Consider the coursework that you’ve already completed: What upper-level (300-, or 400-level) courses have you already taken or would you like to take? Upper-level undergraduate classes are great opportunities to begin working with faculty who may share your academic and research interests. They are also an excellent source of strong letters of recommendation. (Make sure you consult with the BA/MA UG Advisor before taking higher-level courses.)
Information on when and how to apply is available here.
Upon admission to the BA/MA program, you will need to confirm that you accept the offer of admission by contacting the Graduate Admissions Office. You do not need to pay a deposit, but you do need to submit your confirmation of acceptance in writing.
After you have received your letter of admission and confirmed that you accept the offer of admission with the Graduate Admissions Office, you should contact the Undergraduate Advising Office (x1639) to schedule an initial joint-advising appointment with both your undergraduate and graduate advisor. In this meeting, you will have the opportunity to discuss your academic and professional goals with both advisors and begin planning the courses that you will take as you complete your BA and begin your MA.
Prior to admission to the BA/MA program, you should work exclusively with your assigned undergraduate advisor. Once you have been admitted to the program, you will work with the designated BA/MA Undergraduate Advisor, and you will also begin working with your graduate advisor. During this first year of the BA/MA program, you will work with both of your advisors to select courses that satisfy the requirements of both of your undergraduate and graduate degree programs. Once you have completed your BA, you will work exclusively with your graduate advisor.
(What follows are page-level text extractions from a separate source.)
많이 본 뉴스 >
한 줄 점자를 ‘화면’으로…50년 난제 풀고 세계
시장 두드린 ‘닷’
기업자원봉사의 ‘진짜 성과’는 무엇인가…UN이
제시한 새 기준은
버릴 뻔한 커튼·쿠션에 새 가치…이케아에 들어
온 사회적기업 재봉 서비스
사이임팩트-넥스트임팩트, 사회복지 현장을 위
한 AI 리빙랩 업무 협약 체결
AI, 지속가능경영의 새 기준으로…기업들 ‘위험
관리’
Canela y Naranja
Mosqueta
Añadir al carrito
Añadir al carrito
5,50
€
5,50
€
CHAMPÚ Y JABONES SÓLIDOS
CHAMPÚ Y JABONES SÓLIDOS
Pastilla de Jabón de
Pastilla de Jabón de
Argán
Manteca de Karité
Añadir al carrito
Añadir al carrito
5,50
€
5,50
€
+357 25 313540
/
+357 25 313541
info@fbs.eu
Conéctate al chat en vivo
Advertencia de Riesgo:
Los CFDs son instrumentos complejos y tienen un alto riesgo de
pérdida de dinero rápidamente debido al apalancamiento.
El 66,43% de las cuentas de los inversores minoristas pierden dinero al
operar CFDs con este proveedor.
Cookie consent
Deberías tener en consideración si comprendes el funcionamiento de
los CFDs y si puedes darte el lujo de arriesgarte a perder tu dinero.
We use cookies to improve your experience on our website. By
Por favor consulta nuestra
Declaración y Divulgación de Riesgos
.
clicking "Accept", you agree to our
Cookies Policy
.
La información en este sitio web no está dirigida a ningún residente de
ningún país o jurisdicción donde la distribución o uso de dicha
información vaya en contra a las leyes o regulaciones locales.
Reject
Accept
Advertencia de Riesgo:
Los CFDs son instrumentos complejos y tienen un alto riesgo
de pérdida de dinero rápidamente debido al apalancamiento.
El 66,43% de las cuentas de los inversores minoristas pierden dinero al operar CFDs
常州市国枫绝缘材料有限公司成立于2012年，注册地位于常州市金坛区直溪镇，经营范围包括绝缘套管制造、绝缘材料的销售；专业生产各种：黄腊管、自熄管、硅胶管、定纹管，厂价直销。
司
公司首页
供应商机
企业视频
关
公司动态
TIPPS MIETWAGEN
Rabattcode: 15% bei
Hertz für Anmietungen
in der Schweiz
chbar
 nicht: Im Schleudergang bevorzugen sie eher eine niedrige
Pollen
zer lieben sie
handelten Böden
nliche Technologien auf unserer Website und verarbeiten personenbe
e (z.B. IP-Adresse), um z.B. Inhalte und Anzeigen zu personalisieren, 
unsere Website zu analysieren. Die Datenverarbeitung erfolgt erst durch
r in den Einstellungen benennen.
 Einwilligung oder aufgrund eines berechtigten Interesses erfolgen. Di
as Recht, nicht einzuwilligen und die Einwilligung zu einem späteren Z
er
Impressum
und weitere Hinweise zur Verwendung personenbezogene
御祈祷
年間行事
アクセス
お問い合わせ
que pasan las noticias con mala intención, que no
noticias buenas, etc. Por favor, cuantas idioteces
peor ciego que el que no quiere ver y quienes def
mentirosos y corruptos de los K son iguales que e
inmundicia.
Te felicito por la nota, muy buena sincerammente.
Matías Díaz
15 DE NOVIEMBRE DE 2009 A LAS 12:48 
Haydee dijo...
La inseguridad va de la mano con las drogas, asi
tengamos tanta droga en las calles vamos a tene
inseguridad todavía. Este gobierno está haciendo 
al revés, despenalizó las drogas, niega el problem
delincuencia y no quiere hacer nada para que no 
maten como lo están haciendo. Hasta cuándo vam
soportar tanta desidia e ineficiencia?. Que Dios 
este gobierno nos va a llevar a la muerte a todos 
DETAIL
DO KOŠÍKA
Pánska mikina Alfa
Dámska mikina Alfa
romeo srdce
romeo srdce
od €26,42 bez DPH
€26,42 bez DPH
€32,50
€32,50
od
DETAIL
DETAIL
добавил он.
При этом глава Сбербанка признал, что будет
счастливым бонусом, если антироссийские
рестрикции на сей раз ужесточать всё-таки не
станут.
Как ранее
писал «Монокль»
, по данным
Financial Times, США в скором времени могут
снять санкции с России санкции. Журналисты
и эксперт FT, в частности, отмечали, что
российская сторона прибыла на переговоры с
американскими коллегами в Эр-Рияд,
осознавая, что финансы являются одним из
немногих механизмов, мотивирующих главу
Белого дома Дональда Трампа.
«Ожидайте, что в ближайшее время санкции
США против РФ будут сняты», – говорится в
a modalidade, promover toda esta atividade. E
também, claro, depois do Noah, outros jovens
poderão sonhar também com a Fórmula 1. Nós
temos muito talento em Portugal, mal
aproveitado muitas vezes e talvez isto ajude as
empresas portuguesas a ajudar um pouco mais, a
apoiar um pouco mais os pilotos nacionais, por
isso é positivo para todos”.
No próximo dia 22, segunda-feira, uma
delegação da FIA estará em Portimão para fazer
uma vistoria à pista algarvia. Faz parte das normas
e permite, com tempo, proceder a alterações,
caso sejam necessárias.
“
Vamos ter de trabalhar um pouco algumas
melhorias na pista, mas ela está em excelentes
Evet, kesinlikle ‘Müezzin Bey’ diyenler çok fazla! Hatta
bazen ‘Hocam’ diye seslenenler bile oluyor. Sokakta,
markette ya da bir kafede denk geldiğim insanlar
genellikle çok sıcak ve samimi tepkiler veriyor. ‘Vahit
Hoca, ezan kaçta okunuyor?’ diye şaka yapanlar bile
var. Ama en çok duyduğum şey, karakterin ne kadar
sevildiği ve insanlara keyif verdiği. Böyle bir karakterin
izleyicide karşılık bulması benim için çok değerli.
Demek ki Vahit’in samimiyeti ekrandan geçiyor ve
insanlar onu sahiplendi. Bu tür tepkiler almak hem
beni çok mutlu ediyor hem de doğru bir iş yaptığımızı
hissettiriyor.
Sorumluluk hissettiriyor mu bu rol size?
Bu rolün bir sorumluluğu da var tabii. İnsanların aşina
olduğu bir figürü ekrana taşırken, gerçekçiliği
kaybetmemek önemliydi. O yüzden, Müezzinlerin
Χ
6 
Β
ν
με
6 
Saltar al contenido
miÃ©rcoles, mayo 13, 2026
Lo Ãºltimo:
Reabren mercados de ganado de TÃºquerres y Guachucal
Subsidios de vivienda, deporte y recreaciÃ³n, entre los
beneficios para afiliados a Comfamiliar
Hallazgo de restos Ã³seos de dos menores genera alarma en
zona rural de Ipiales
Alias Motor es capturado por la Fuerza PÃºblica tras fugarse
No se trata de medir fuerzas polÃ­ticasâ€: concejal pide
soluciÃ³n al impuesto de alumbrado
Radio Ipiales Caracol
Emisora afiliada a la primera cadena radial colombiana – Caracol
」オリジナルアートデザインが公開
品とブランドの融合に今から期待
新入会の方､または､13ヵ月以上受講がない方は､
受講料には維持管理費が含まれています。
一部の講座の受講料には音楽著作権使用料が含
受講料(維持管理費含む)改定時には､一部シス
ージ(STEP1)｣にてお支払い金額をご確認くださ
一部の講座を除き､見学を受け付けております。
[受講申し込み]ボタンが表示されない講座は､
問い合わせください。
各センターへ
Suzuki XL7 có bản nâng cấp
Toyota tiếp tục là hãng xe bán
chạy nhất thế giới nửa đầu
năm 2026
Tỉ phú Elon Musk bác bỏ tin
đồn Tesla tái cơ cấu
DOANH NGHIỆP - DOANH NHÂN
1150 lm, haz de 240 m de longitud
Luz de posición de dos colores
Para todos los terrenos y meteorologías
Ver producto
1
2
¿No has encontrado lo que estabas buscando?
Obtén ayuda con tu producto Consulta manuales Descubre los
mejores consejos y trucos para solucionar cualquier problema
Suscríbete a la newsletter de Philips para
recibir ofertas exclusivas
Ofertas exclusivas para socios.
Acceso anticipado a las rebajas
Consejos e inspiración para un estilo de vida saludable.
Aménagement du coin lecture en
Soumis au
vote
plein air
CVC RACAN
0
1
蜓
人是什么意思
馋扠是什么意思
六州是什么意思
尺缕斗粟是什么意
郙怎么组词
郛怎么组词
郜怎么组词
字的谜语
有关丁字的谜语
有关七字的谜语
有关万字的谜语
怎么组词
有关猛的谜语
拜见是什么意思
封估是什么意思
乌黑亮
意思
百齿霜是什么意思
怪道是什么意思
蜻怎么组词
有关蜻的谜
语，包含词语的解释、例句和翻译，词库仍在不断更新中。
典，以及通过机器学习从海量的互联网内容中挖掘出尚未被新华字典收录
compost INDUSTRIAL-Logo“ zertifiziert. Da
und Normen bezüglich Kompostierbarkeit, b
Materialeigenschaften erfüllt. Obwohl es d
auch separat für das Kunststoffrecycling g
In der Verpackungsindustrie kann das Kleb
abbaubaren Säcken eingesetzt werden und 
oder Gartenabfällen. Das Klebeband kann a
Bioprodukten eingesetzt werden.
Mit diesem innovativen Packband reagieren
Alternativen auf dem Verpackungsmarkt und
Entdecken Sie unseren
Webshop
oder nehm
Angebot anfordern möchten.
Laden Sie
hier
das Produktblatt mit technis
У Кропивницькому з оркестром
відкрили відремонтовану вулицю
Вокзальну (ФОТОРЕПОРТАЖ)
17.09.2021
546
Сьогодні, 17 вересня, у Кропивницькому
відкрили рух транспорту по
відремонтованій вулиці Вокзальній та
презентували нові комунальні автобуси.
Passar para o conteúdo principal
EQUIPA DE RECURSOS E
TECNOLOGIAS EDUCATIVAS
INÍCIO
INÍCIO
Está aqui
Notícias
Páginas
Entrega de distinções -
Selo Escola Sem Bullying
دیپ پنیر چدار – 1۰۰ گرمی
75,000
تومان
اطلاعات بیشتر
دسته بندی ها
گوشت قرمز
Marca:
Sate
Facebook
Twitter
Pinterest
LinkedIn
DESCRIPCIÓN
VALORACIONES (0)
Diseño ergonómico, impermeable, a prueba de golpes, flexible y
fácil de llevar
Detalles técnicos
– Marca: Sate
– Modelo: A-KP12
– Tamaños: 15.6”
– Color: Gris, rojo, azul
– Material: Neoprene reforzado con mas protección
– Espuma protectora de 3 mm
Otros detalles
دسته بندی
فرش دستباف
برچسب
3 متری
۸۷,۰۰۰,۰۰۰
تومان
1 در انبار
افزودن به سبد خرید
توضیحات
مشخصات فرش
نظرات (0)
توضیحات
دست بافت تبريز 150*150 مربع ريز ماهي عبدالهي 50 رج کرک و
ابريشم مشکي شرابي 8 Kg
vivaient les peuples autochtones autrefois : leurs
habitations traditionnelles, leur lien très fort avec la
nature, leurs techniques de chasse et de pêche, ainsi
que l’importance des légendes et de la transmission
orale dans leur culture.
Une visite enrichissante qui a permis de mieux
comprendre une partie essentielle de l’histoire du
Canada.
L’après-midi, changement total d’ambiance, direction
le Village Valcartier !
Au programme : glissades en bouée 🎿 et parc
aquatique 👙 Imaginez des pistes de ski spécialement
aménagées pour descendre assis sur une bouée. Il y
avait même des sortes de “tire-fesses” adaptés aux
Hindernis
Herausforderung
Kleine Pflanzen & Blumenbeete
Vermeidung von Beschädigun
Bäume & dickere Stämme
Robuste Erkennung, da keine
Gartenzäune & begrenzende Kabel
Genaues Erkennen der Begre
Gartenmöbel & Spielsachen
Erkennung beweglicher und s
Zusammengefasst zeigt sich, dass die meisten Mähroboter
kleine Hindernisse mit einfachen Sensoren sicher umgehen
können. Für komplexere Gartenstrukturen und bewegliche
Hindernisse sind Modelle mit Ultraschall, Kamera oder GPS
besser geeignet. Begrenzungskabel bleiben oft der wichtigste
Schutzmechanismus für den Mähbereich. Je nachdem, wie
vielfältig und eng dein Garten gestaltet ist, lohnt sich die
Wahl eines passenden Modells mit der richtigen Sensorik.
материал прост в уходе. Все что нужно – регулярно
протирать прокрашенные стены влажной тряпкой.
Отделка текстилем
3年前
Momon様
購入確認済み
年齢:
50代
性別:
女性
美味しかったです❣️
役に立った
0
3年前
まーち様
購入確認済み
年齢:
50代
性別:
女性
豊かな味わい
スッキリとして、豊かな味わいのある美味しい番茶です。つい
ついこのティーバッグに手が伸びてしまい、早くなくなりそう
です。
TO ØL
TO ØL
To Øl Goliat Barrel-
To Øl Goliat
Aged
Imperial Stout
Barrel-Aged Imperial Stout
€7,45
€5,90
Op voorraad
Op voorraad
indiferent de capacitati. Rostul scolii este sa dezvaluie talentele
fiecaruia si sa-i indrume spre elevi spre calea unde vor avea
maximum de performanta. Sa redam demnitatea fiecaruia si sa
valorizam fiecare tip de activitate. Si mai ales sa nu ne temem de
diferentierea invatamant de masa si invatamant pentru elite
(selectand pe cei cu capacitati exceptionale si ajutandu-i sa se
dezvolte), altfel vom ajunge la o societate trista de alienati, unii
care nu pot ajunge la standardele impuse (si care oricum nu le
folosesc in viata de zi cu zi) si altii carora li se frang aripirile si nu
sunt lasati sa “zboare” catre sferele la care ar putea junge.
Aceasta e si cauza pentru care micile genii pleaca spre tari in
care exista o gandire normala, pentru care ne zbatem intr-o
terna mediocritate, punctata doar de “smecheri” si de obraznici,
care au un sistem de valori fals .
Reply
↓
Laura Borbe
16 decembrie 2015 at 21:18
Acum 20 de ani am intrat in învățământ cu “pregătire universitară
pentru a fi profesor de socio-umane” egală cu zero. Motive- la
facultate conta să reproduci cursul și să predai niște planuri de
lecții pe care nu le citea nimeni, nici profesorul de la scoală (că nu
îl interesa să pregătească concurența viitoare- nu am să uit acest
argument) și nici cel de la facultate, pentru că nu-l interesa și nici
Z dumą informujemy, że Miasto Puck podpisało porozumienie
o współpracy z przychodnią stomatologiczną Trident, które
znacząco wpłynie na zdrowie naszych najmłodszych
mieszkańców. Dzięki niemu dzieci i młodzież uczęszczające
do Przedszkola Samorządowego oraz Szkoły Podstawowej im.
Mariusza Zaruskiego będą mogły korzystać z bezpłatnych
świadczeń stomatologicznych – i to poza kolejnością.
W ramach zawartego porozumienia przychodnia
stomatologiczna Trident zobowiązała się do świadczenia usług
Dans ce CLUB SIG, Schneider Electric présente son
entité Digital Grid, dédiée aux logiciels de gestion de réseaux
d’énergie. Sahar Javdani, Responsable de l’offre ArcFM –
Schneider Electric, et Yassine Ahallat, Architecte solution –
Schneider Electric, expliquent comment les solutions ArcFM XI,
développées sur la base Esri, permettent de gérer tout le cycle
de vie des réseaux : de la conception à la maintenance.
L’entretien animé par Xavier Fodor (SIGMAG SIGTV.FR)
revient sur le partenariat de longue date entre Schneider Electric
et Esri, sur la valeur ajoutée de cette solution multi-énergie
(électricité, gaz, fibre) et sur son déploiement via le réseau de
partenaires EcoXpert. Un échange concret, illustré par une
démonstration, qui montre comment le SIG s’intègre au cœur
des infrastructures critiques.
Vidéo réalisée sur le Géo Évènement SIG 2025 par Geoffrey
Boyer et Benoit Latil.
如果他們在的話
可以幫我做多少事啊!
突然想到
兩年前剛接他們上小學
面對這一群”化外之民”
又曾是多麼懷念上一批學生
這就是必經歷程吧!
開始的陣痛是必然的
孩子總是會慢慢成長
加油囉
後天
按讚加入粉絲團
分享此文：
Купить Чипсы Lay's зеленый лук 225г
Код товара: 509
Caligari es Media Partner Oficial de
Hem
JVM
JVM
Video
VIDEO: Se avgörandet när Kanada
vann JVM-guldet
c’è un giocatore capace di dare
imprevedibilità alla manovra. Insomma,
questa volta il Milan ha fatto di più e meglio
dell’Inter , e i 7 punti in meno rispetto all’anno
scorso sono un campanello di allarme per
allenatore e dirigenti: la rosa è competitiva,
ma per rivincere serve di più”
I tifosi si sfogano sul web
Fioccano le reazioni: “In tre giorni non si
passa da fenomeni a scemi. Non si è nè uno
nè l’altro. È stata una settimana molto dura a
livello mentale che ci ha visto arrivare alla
BA/MA students must be registered for at least one credit during their first MA-only semesters. BA/MA students are, therefore, not permitted to defer their admission or take a temporary leave during the semester after graduating from the BA. While BA/MA students cannot take a leave during their first MA-only semester, they are permitted to request a leave later in their programs.
If you are admitted to the BA/MA program but decide not to pursue graduate study in the semester following the completion of your BA, you will forfeit the benefits of the BA/MA program. If you decide to pursue graduate work through an SIS Masters degree program at a later date, you will be required to apply as a regular graduate student and you will not be eligible to double-count any credits from your undergraduate studies.
It is extremely important to make sure that you know which MA program you want to pursue before you submit your application. Once you have been accepted to a MA program, it is possible to transfer programs, but program transfers are neither automatic nor guaranteed. Additionally, credits double-counted or reserved for the program to which you were initially admitted may not apply to your new graduate program.
BA/MA students are only eligible to apply to transfer programs after completing at least 9 credits of graduate-level coursework after being admitted to the BA/MA program. Students interested in applying for a program transfer should consult their graduate academic advisor to review their options and discuss the program transfer application.